Comunicazione poco efficace
Dallo studio emerge che è l'energia fotovoltaica quella meno conosciuta: solo il 24,4% della popolazione dichiara di conoscerla bene. Mentre sa bene cosa è l'energia eolica solo il 30,3% degli italiani, più o meno come la solare termica (30,4%). “Le persone che conoscono meglio queste tecnologie, sono molto più ben predisposte ad utilizzarle ma sul fronte opposto, le aziende del comparto fanno poco per contribuire al processo di informazione e conoscenza della materia, mettendo in secondo piano l'impatto strategico della comunicazione”, spiega una nota dell'Icim.
“Le imprese che riusciranno a comunicare meglio - anche utilizzando degli strumenti in grado di assicurare la riduzione del rischio da parte degli utenti che adottano soluzioni innovative - avranno la possibilità di attrarre la parte più consistente del mercato, che al momento non è ancora entrata in gioco”.
Italiani favorevoli alle rinnovabili
Nonostante la scarsa conoscenza, gli italiani sembrerebbero mostrare una predisposizione molto positiva verso le rinnovabili: in base all'indagine, quasi l'80% della popolazione ritiene che il potenziale impatto delle energie alternative sul risparmio dei costi energetici sia importante, e un 30% lo ritiene potenzialmente molto importante. Tutte le aziende fornitrici intervistate riscontrano un andamento positivo del business, che viene strettamente correlato agli incentivi statali.
Importanza della certificazione
Dalla ricerca emerge anche una notevole attenzione alla certificazione come forma di “garanzia” delle performance degli impianti di energia rinnovabile da parte della popolazione.
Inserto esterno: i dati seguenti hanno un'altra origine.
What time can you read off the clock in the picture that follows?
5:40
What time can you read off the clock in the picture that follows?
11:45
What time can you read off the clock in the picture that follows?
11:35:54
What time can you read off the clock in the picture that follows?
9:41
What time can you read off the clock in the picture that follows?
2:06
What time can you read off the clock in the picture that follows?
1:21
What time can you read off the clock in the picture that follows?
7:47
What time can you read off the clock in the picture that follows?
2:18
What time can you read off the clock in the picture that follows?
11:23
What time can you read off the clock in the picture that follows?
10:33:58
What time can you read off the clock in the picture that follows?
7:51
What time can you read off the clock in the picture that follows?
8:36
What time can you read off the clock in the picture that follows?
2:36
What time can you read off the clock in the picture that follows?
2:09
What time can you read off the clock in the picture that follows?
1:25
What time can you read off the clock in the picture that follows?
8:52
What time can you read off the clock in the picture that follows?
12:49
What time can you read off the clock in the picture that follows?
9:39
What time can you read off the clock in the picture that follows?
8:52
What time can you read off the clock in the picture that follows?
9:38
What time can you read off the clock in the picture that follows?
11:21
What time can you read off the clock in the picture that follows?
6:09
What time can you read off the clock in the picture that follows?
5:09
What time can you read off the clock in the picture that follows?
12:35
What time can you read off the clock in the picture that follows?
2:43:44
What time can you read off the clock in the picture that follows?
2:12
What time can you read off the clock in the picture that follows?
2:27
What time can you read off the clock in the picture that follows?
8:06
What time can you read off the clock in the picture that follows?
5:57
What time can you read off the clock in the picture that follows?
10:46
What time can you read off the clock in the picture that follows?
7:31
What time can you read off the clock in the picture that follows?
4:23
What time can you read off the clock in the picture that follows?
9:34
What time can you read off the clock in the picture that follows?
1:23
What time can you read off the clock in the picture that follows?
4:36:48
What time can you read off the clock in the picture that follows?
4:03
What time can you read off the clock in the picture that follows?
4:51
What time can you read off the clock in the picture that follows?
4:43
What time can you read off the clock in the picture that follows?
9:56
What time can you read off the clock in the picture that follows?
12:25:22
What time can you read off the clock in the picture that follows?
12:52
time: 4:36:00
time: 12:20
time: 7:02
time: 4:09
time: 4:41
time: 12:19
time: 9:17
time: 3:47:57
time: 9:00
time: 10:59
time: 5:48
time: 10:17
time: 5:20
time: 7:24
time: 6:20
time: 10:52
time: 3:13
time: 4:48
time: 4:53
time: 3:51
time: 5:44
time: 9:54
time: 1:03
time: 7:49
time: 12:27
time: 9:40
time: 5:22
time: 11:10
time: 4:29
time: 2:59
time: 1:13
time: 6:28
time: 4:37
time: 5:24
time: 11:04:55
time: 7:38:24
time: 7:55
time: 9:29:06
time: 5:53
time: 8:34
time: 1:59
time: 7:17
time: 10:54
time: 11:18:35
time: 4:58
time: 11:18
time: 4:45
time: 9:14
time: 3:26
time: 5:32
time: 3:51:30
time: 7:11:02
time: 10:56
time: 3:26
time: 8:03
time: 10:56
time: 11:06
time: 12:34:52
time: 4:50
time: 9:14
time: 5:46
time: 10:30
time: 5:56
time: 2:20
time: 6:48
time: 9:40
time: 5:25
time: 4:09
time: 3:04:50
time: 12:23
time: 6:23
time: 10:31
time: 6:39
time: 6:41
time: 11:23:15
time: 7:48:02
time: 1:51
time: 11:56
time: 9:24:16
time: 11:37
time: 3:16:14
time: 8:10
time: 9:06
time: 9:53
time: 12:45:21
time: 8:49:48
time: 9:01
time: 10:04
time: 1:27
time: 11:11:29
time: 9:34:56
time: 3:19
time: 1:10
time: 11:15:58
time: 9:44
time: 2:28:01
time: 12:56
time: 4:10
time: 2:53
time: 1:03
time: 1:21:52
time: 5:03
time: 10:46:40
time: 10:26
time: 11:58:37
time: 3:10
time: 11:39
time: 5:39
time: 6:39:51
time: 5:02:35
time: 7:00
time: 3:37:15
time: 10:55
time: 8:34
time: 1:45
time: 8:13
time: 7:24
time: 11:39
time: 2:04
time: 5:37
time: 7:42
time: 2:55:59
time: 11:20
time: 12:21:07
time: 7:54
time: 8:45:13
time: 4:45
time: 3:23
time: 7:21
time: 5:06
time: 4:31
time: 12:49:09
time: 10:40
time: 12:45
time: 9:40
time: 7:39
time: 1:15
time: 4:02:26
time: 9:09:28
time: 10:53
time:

Per l'82% degli interpellati avere una certificazione che attesti le prestazioni di efficienza e di sicurezza di un impianto è importante e per la metà di questi, è molto importante.
Timori per il ritorno degli investimenti
L'indagine sembra pertanto confermare che il principale ostacolo all'innovazione delle aziende utenti è la percezione di costo eccessivo. “Sia la popolazione, sia le aziende utenti – aggiunge la nota - hanno un forte timore di non ottenere un congruo ritorno per gli investimenti effettuati in soluzioni innovative, per le quali non si ritengono in grado di valutarne oggettivamente le prestazioni”.